The dollar was likely to continue its lurch higher in the wake of the surprise presidential election win by Donald Trump, as inflation was set for a comeback, analysts said.
The , which measures the dollar against a basket of currencies, rose as high as 99.247 in early Asia trade on Monday, from levels below 97 in the days before the U.S. election, which Trump won.
Analysts said the market was now pricing in the billionaire businessman's surprise win.
"It is very much the market building up expectation or pricing in his election campaign language," Tai Hui, chief Asia market strategist at JPMorgan Asset Management, told CNBC's "Squawk Box" on Monday. "His bias in terms of policy from an economist's standpoint is very much inflation, inflation, inflation."
"Infrastructure, deficit spending, protectionism, immigration reform; everything he's mentioned so far is going to push prices higher in the U.S.," Hui said. "If you block immigrants, or even illegal immigrants working in the states, wages will rise. If you think about trade policy, if you block Chinese exports to the U.S. prices will rise."
Expectations of higher inflation would in turn boost expectations that interest rates would climb, which would likely attract inflows into the U.S. dollar.
Hui expected that the Federal Reserve would hike interest rates at its December meeting. That was likely to push up U.S. bond yields, helping to drive further flows into the dollar.
Other analysts also said they expected higher U.S. rates and a stronger dollar.
"December is baked in the cake," Ray Attrill, co-head of foreign-exchange strategy at National Australia Bank, told CNBC's "Squawk Box" on Monday.

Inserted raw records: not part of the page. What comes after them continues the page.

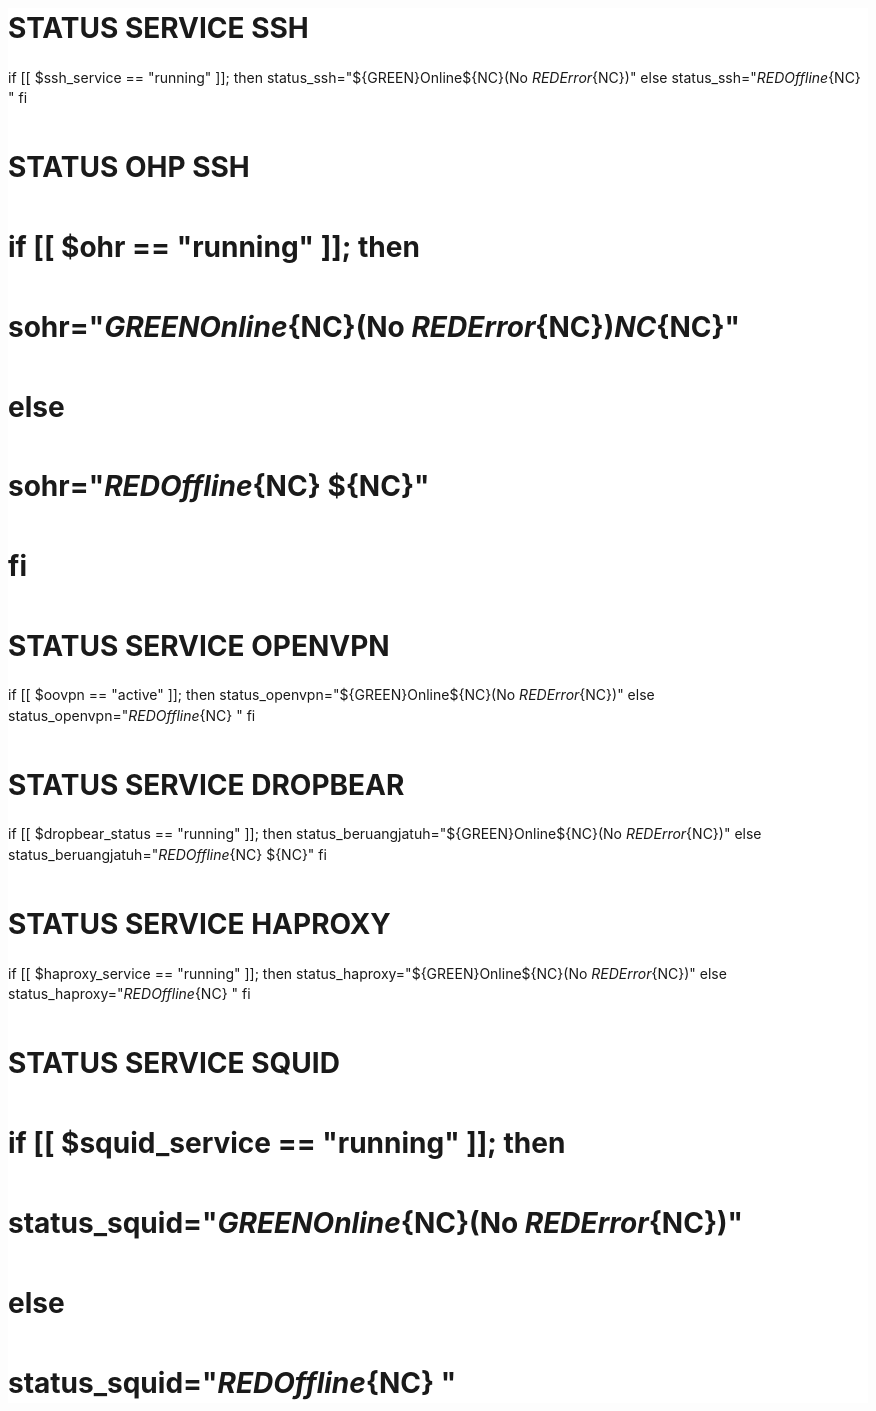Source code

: # STATUS SERVICE  SSH 
if [[ $ssh_service == "running" ]]; then 
   status_ssh="${GREEN}Online${NC}(No ${RED}Error${NC})"
else
   status_ssh="${RED}Offline${NC} "
fi

# STATUS OHP SSH
# if [[ $ohr == "running" ]]; then 
#   sohr="${GREEN}Online${NC}(No ${RED}Error${NC})${NC}${NC}"
# else
#   sohr="${RED}Offline${NC} ${NC}"
# fi

# STATUS SERVICE OPENVPN
if [[ $oovpn == "active" ]]; then
  status_openvpn="${GREEN}Online${NC}(No ${RED}Error${NC})"
else
  status_openvpn="${RED}Offline${NC} "
fi

# STATUS SERVICE DROPBEAR
if [[ $dropbear_status == "running" ]]; then 
   status_beruangjatuh="${GREEN}Online${NC}(No ${RED}Error${NC})"
else
   status_beruangjatuh="${RED}Offline${NC} ${NC}"
fi

# STATUS SERVICE HAPROXY
if [[ $haproxy_service == "running" ]]; then 
   status_haproxy="${GREEN}Online${NC}(No ${RED}Error${NC})"
else
   status_haproxy="${RED}Offline${NC} "
fi

# STATUS SERVICE  SQUID 
# if [[ $squid_service == "running" ]]; then 
#   status_squid="${GREEN}Online${NC}(No ${RED}Error${NC})"
# else
#   status_squid="${RED}Offline${NC} "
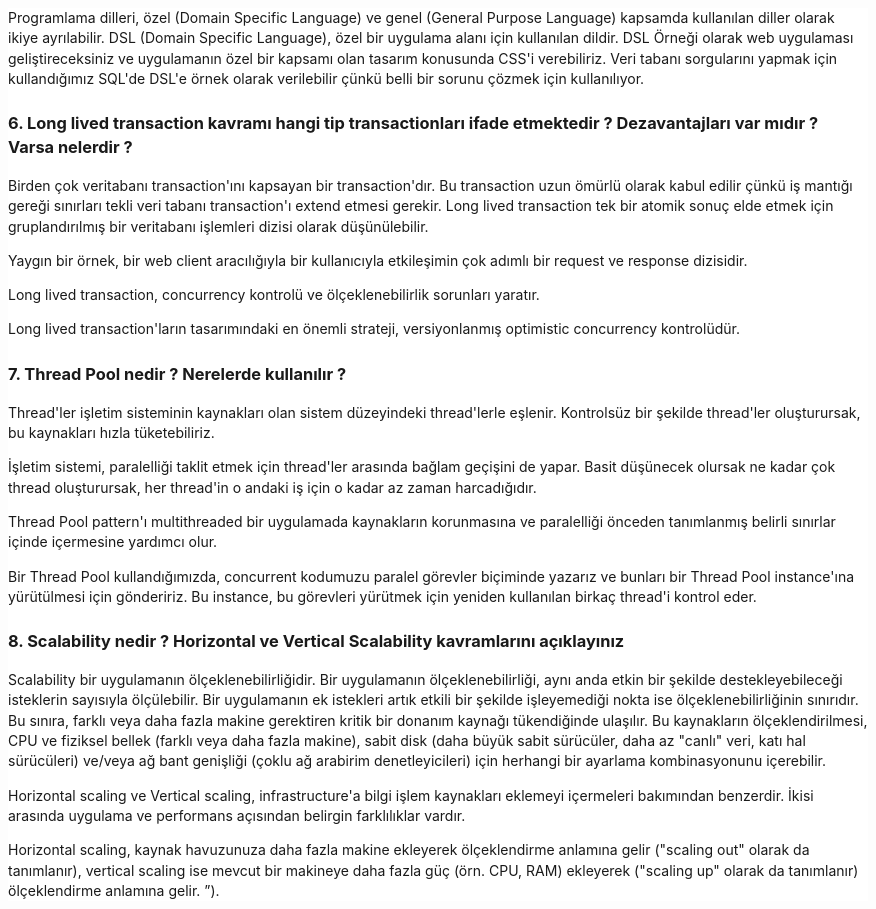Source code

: Programlama dilleri, özel (Domain Specific Language) ve genel (General Purpose Language) kapsamda kullanılan diller olarak ikiye ayrılabilir. DSL (Domain Specific Language), özel bir uygulama alanı için kullanılan dildir. DSL Örneği olarak web uygulaması geliştireceksiniz ve uygulamanın özel bir kapsamı olan tasarım konusunda CSS'i verebiliriz. Veri tabanı sorgularını yapmak için kullandığımız SQL'de DSL'e örnek olarak verilebilir çünkü belli bir sorunu çözmek için kullanılıyor.

### 6. Long lived transaction kavramı hangi tip transactionları ifade etmektedir ? Dezavantajları var mıdır ? Varsa nelerdir ?

Birden çok veritabanı transaction'ını kapsayan bir transaction'dır. Bu transaction uzun ömürlü olarak kabul edilir çünkü iş mantığı gereği sınırları tekli veri tabanı transaction'ı extend etmesi gerekir. Long lived transaction tek bir atomik sonuç elde etmek için gruplandırılmış bir veritabanı işlemleri dizisi olarak düşünülebilir.

Yaygın bir örnek, bir web client aracılığıyla bir kullanıcıyla etkileşimin çok adımlı bir request ve response dizisidir.

Long lived transaction, concurrency kontrolü ve ölçeklenebilirlik sorunları yaratır.

Long lived transaction'ların tasarımındaki en önemli strateji, versiyonlanmış optimistic concurrency kontrolüdür.

### 7. Thread Pool nedir ? Nerelerde kullanılır ?

Thread'ler işletim sisteminin kaynakları olan sistem düzeyindeki thread'lerle eşlenir. Kontrolsüz bir şekilde thread'ler oluşturursak, bu kaynakları hızla tüketebiliriz.

İşletim sistemi, paralelliği taklit etmek için thread'ler arasında bağlam geçişini de yapar. Basit düşünecek olursak ne kadar çok thread oluşturursak, her thread'in o andaki iş için o kadar az zaman harcadığıdır.

Thread Pool pattern'ı multithreaded bir uygulamada kaynakların korunmasına ve paralelliği önceden tanımlanmış belirli sınırlar içinde içermesine yardımcı olur.

Bir Thread Pool kullandığımızda, concurrent kodumuzu paralel görevler biçiminde yazarız ve bunları bir Thread Pool instance'ına yürütülmesi için göndeririz. Bu instance, bu görevleri yürütmek için yeniden kullanılan birkaç thread'i kontrol eder.

### 8. Scalability nedir ? Horizontal ve Vertical Scalability kavramlarını açıklayınız

Scalability bir uygulamanın ölçeklenebilirliğidir. Bir uygulamanın ölçeklenebilirliği, aynı anda etkin bir şekilde destekleyebileceği isteklerin sayısıyla ölçülebilir. Bir uygulamanın ek istekleri artık etkili bir şekilde işleyemediği nokta ise ölçeklenebilirliğinin sınırıdır. Bu sınıra, farklı veya daha fazla makine gerektiren kritik bir donanım kaynağı tükendiğinde ulaşılır. Bu kaynakların ölçeklendirilmesi, CPU ve fiziksel bellek (farklı veya daha fazla makine), sabit disk (daha büyük sabit sürücüler, daha az "canlı" veri, katı hal sürücüleri) ve/veya ağ bant genişliği (çoklu ağ arabirim denetleyicileri) için herhangi bir ayarlama kombinasyonunu içerebilir.

Horizontal scaling ve Vertical scaling, infrastructure'a bilgi işlem kaynakları eklemeyi içermeleri bakımından benzerdir. İkisi arasında uygulama ve performans açısından belirgin farklılıklar vardır.

Horizontal scaling, kaynak havuzunuza daha fazla makine ekleyerek ölçeklendirme anlamına gelir ("scaling out" olarak da tanımlanır), vertical scaling ise mevcut bir makineye daha fazla güç (örn. CPU, RAM) ekleyerek ("scaling up" olarak da tanımlanır) ölçeklendirme anlamına gelir. ”).
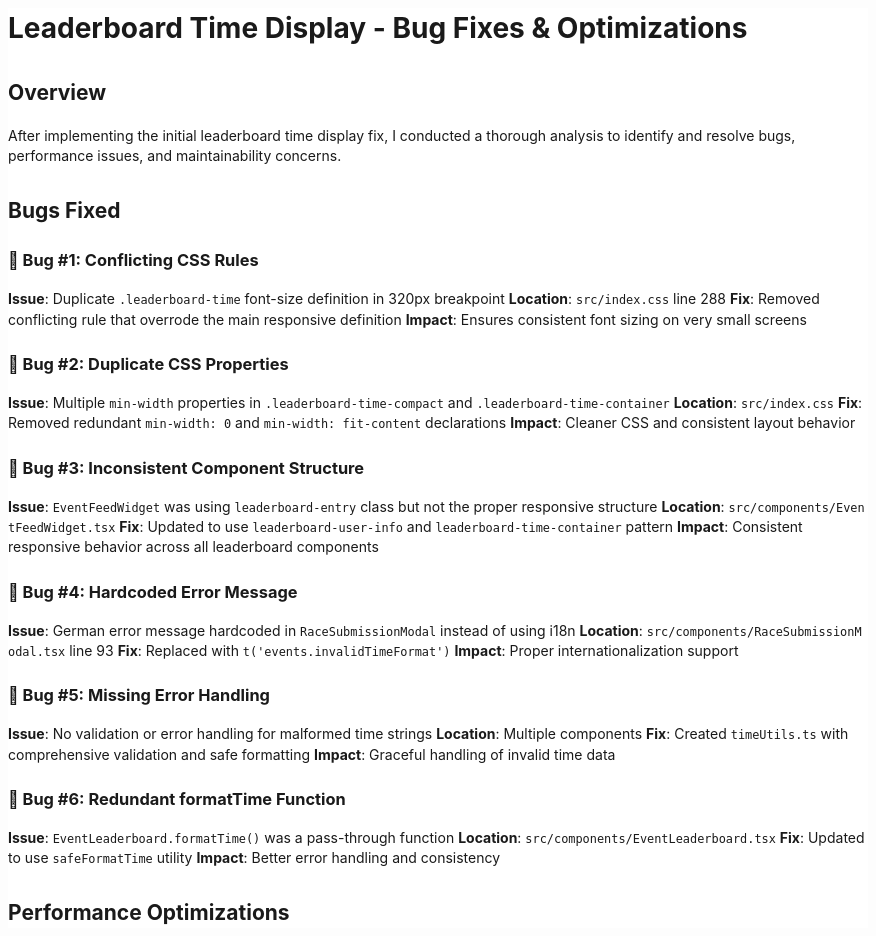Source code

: # Leaderboard Time Display - Bug Fixes & Optimizations

## Overview
After implementing the initial leaderboard time display fix, I conducted a thorough analysis to identify and resolve bugs, performance issues, and maintainability concerns.

## Bugs Fixed

### 🐛 Bug #1: Conflicting CSS Rules
**Issue**: Duplicate `.leaderboard-time` font-size definition in 320px breakpoint
**Location**: `src/index.css` line 288
**Fix**: Removed conflicting rule that overrode the main responsive definition
**Impact**: Ensures consistent font sizing on very small screens

### 🐛 Bug #2: Duplicate CSS Properties
**Issue**: Multiple `min-width` properties in `.leaderboard-time-compact` and `.leaderboard-time-container`
**Location**: `src/index.css` 
**Fix**: Removed redundant `min-width: 0` and `min-width: fit-content` declarations
**Impact**: Cleaner CSS and consistent layout behavior

### 🐛 Bug #3: Inconsistent Component Structure
**Issue**: `EventFeedWidget` was using `leaderboard-entry` class but not the proper responsive structure
**Location**: `src/components/EventFeedWidget.tsx`
**Fix**: Updated to use `leaderboard-user-info` and `leaderboard-time-container` pattern
**Impact**: Consistent responsive behavior across all leaderboard components

### 🐛 Bug #4: Hardcoded Error Message
**Issue**: German error message hardcoded in `RaceSubmissionModal` instead of using i18n
**Location**: `src/components/RaceSubmissionModal.tsx` line 93
**Fix**: Replaced with `t('events.invalidTimeFormat')`
**Impact**: Proper internationalization support

### 🐛 Bug #5: Missing Error Handling
**Issue**: No validation or error handling for malformed time strings
**Location**: Multiple components
**Fix**: Created `timeUtils.ts` with comprehensive validation and safe formatting
**Impact**: Graceful handling of invalid time data

### 🐛 Bug #6: Redundant formatTime Function
**Issue**: `EventLeaderboard.formatTime()` was a pass-through function
**Location**: `src/components/EventLeaderboard.tsx`
**Fix**: Updated to use `safeFormatTime` utility
**Impact**: Better error handling and consistency

## Performance Optimizations
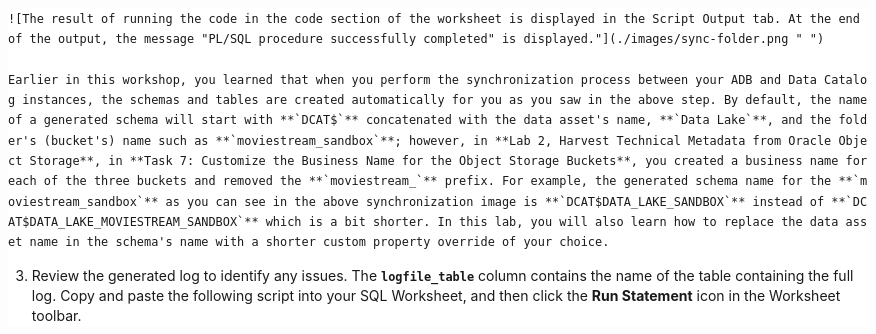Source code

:     ![The result of running the code in the code section of the worksheet is displayed in the Script Output tab. At the end of the output, the message "PL/SQL procedure successfully completed" is displayed."](./images/sync-folder.png " ")

    Earlier in this workshop, you learned that when you perform the synchronization process between your ADB and Data Catalog instances, the schemas and tables are created automatically for you as you saw in the above step. By default, the name of a generated schema will start with **`DCAT$`** concatenated with the data asset's name, **`Data Lake`**, and the folder's (bucket's) name such as **`moviestream_sandbox`**; however, in **Lab 2, Harvest Technical Metadata from Oracle Object Storage**, in **Task 7: Customize the Business Name for the Object Storage Buckets**, you created a business name for each of the three buckets and removed the **`moviestream_`** prefix. For example, the generated schema name for the **`moviestream_sandbox`** as you can see in the above synchronization image is **`DCAT$DATA_LAKE_SANDBOX`** instead of **`DCAT$DATA_LAKE_MOVIESTREAM_SANDBOX`** which is a bit shorter. In this lab, you will also learn how to replace the data asset name in the schema's name with a shorter custom property override of your choice.

3. Review the generated log to identify any issues. The **`logfile_table`** column contains the name of the table containing the full log. Copy and paste the following script into your SQL Worksheet, and then click the **Run Statement** icon in the Worksheet toolbar.
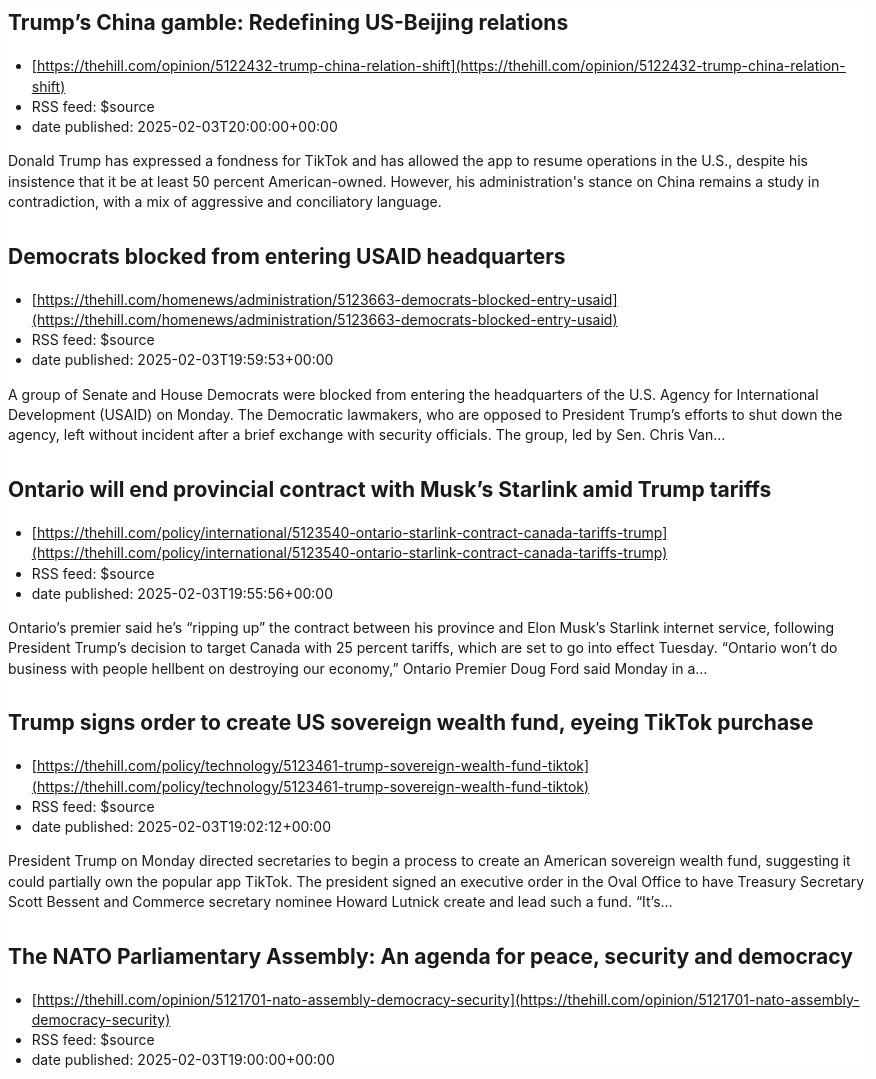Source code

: ## Trump’s China gamble: Redefining US-Beijing relations
 - [https://thehill.com/opinion/5122432-trump-china-relation-shift](https://thehill.com/opinion/5122432-trump-china-relation-shift)
 - RSS feed: $source
 - date published: 2025-02-03T20:00:00+00:00

Donald Trump has expressed a fondness for TikTok and has allowed the app to resume operations in the U.S., despite his insistence that it be at least 50 percent American-owned. However, his administration's stance on China remains a study in contradiction, with a mix of aggressive and conciliatory language.

## Democrats blocked from entering USAID headquarters
 - [https://thehill.com/homenews/administration/5123663-democrats-blocked-entry-usaid](https://thehill.com/homenews/administration/5123663-democrats-blocked-entry-usaid)
 - RSS feed: $source
 - date published: 2025-02-03T19:59:53+00:00

A group of Senate and House Democrats were blocked from entering the headquarters of the U.S. Agency for International Development (USAID) on Monday. The Democratic lawmakers, who are opposed to President Trump&#8217;s efforts to shut down the agency, left without incident after a brief exchange with security officials. The group, led by Sen. Chris Van&#8230;

## Ontario will end provincial contract with Musk’s Starlink amid Trump tariffs
 - [https://thehill.com/policy/international/5123540-ontario-starlink-contract-canada-tariffs-trump](https://thehill.com/policy/international/5123540-ontario-starlink-contract-canada-tariffs-trump)
 - RSS feed: $source
 - date published: 2025-02-03T19:55:56+00:00

Ontario’s premier said he’s “ripping up” the contract between his province and Elon Musk’s Starlink internet service, following President Trump’s decision to target Canada with 25 percent tariffs, which are set to go into effect Tuesday. “Ontario won’t do business with people hellbent on destroying our economy,” Ontario Premier Doug Ford said Monday in a&#8230;

## Trump signs order to create US sovereign wealth fund, eyeing TikTok purchase
 - [https://thehill.com/policy/technology/5123461-trump-sovereign-wealth-fund-tiktok](https://thehill.com/policy/technology/5123461-trump-sovereign-wealth-fund-tiktok)
 - RSS feed: $source
 - date published: 2025-02-03T19:02:12+00:00

President Trump on Monday directed secretaries to begin a process to create an American sovereign wealth fund, suggesting it could partially own the popular app TikTok. The president signed an executive order in the Oval Office to have Treasury Secretary Scott Bessent and Commerce secretary nominee Howard Lutnick create and lead such a fund. “It’s&#8230;

## The NATO Parliamentary Assembly: An agenda for peace, security and democracy
 - [https://thehill.com/opinion/5121701-nato-assembly-democracy-security](https://thehill.com/opinion/5121701-nato-assembly-democracy-security)
 - RSS feed: $source
 - date published: 2025-02-03T19:00:00+00:00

But Attrill added that the market appeared to only be pricing in around 45 basis points of Fed hikes though to the end of 2017, including the expected 25 basis-point increase next month.
"Given what's happening with inflation expectations, given what the bond market signal is there, if the market's half right about inflation expectations and inflation next year, then that is probably going to be the next shoe to drop as far as U.S. interest rates are concerned," he said. Attrill expected short-term interest rates would continue creeping higher, pulling the dollar along for the ride.
In the wake of last week's election outcome, the U.S. 10-year Treasury yield climbed above 2 percent from levels below 1.80 percent in the days before the result.
"Seeing those shorter rates creeping higher, I think is something we should be braced for and that's something that brings in its wake a still firmer U.S. dollar," Attrill said.